- _Assigned task_:
From the items below, pick out every line containing the string "data", and treat uppercase and lowercase as different.

- _Material provided_:
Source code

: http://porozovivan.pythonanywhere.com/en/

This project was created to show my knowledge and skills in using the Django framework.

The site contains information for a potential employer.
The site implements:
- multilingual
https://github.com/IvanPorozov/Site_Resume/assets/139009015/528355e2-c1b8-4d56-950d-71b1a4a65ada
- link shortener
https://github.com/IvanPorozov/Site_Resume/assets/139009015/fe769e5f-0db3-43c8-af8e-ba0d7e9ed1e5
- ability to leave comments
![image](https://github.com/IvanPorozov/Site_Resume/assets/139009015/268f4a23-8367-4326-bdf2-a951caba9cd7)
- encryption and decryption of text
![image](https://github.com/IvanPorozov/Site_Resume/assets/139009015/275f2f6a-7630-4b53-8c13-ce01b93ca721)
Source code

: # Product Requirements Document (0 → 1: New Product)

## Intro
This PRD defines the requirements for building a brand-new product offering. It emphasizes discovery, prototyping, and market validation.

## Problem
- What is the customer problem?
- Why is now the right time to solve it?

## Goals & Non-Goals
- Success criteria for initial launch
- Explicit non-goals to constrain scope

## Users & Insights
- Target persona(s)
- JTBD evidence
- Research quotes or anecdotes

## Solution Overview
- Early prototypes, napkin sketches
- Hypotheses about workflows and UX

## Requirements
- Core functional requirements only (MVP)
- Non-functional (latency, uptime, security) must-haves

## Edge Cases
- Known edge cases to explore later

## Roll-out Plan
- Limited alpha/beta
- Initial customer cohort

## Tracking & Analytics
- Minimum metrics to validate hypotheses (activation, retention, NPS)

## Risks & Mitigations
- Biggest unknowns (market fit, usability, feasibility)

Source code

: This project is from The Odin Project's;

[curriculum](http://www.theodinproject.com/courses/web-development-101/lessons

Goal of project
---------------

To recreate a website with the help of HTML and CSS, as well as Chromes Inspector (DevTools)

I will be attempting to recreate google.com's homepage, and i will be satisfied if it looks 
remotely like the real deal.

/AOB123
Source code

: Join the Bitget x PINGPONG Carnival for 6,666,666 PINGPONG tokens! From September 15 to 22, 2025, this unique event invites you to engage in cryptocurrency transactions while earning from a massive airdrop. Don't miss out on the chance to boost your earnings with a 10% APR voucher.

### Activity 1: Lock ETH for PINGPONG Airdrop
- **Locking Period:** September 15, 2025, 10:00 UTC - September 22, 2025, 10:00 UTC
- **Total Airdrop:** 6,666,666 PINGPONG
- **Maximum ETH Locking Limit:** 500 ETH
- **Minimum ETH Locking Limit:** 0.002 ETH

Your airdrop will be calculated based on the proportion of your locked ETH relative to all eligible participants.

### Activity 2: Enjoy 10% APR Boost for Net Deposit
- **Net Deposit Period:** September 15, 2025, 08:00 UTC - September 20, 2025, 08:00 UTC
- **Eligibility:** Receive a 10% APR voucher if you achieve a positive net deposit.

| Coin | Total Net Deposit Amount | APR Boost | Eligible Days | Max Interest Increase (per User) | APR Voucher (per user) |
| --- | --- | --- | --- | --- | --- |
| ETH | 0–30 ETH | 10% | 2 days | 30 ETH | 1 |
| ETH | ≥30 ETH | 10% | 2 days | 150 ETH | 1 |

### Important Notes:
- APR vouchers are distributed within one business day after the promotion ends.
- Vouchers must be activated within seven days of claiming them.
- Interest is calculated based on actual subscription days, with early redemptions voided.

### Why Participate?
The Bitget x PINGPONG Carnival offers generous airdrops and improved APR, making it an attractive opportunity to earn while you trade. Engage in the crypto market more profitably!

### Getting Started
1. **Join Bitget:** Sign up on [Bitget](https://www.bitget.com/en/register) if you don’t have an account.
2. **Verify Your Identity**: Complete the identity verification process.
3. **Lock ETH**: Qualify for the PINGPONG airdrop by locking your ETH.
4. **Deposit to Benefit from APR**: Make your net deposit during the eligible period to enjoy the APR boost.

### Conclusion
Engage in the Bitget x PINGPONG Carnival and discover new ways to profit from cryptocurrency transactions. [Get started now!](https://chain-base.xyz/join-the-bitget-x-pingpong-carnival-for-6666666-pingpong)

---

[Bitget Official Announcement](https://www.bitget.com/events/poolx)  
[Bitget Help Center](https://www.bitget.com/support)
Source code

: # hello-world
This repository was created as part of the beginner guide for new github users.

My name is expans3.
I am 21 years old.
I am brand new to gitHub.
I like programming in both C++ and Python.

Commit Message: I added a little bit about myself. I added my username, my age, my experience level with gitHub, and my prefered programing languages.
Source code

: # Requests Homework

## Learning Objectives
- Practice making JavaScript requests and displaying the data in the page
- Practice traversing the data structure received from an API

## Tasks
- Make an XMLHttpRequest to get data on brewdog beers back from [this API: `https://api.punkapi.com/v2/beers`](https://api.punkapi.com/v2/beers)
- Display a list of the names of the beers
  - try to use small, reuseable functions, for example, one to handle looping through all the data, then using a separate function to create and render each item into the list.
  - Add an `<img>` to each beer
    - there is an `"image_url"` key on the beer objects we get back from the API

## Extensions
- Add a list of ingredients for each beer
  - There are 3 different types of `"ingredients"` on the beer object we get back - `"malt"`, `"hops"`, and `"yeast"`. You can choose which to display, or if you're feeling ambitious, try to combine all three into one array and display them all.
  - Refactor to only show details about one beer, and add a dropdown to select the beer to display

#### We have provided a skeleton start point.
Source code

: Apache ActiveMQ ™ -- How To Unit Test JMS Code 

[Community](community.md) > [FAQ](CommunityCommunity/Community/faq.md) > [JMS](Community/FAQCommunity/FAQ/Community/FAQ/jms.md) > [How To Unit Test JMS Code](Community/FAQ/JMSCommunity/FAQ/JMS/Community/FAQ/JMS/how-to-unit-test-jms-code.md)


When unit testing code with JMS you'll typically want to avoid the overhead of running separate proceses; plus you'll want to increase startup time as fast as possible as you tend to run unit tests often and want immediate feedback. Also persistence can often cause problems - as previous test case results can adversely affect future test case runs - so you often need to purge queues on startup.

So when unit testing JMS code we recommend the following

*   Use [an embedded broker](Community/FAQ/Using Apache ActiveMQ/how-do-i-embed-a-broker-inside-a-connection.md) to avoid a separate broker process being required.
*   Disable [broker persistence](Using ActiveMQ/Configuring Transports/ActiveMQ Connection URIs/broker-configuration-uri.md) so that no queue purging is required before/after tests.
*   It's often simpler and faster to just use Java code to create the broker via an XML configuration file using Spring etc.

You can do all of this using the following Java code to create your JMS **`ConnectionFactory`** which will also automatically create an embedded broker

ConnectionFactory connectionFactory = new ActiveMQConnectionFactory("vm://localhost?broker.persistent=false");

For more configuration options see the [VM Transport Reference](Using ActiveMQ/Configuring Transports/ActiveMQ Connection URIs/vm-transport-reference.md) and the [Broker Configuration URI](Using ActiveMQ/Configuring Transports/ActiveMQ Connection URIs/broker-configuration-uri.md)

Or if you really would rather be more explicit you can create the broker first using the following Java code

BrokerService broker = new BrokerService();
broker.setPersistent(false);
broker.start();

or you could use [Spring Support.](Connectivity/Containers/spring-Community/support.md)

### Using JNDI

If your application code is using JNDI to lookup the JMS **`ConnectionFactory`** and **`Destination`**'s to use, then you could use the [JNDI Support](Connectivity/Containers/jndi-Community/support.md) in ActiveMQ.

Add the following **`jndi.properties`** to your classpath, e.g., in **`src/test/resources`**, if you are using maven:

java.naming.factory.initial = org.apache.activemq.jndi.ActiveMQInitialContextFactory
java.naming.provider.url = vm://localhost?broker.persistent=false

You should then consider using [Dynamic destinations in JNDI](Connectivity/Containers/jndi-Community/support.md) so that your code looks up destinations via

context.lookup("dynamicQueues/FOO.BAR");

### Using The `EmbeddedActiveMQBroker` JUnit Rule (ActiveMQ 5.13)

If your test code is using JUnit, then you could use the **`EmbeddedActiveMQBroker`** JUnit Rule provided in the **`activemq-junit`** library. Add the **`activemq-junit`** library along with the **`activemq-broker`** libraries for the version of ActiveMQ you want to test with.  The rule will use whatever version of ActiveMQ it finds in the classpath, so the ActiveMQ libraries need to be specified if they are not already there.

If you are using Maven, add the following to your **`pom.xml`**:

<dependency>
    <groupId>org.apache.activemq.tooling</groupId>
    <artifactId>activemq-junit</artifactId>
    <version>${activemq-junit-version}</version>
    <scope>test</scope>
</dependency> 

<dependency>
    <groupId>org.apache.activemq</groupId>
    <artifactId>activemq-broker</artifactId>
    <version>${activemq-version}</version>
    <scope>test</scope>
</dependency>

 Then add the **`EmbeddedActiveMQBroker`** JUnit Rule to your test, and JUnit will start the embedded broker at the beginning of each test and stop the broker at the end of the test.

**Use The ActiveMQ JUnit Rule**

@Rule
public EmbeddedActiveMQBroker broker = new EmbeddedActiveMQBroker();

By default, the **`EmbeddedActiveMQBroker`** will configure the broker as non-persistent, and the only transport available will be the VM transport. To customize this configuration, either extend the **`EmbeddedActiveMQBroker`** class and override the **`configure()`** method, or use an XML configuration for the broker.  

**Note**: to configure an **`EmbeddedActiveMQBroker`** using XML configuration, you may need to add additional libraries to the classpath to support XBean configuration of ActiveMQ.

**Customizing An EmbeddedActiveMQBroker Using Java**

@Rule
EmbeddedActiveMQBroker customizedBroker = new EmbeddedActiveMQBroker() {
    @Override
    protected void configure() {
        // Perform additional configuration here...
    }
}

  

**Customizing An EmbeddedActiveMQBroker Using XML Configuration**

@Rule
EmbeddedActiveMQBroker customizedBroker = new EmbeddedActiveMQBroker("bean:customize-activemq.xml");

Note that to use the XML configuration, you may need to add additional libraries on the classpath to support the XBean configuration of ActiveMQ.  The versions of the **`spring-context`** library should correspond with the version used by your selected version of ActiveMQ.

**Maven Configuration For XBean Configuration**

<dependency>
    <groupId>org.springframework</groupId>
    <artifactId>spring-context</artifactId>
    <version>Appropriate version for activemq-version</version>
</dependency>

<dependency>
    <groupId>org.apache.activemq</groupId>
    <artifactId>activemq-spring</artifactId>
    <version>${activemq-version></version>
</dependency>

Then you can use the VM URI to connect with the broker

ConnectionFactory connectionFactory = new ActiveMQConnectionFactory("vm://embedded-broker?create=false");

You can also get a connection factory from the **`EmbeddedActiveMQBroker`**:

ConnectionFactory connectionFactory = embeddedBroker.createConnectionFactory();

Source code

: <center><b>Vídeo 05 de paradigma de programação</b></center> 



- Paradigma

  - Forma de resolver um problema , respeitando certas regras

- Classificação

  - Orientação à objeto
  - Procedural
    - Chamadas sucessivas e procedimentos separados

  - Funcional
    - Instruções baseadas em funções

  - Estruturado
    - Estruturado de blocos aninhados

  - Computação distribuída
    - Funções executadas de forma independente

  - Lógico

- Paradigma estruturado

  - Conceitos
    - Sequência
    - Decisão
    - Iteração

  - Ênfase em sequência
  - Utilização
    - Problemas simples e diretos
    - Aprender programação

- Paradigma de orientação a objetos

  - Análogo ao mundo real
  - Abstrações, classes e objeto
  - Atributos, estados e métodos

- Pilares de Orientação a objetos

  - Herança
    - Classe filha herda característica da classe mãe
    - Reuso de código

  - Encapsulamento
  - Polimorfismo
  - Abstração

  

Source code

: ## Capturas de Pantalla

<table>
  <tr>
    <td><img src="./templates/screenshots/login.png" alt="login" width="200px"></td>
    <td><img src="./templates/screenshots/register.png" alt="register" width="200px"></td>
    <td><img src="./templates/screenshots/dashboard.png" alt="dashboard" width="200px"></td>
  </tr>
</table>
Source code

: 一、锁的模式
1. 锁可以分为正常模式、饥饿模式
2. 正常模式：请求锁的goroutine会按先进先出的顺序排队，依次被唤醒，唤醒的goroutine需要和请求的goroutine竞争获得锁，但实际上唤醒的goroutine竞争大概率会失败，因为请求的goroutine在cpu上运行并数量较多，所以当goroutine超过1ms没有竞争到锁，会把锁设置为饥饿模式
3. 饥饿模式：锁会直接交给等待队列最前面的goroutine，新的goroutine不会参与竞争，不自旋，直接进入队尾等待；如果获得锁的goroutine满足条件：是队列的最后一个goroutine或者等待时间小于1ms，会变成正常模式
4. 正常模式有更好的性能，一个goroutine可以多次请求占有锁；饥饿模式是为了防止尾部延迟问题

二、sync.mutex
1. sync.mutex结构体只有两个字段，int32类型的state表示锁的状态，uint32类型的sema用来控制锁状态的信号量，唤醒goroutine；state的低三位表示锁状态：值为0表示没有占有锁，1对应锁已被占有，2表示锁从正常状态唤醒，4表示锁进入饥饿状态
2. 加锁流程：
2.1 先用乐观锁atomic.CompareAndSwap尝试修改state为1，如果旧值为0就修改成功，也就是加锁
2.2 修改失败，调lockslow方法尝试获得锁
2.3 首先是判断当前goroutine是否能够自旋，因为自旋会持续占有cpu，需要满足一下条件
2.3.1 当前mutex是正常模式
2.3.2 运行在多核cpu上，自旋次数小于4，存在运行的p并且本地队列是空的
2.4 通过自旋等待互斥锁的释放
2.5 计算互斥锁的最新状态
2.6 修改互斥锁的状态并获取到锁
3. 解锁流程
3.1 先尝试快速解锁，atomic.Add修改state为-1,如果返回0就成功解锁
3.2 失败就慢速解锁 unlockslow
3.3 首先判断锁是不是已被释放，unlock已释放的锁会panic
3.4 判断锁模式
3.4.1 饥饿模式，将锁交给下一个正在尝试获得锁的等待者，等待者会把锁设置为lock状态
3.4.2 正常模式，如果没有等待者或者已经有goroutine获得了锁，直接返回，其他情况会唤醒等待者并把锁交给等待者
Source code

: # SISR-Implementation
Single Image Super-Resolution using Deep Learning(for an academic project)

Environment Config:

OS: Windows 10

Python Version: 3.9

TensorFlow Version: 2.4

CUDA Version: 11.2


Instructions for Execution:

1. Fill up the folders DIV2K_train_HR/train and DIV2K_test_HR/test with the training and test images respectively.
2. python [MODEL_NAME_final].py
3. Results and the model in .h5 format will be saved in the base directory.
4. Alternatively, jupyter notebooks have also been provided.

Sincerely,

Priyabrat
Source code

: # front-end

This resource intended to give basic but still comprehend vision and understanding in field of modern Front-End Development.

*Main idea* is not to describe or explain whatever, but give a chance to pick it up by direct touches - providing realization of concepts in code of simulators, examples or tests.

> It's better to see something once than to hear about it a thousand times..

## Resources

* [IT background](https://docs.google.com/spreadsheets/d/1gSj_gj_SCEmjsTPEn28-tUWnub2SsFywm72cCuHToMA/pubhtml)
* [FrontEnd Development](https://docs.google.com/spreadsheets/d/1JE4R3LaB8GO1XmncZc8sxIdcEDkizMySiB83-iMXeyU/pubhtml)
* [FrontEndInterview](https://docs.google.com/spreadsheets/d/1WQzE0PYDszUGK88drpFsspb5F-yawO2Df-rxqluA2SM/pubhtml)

- _Final answer_:
- Practice making JavaScript requests and displaying the data in the page
- Practice traversing the data structure received from an API
- Make an XMLHttpRequest to get data on brewdog beers back from [this API: `https://api.punkapi.com/v2/beers`](https://api.punkapi.com/v2/beers)
  - try to use small, reuseable functions, for example, one to handle looping through all the data, then using a separate function to create and render each item into the list.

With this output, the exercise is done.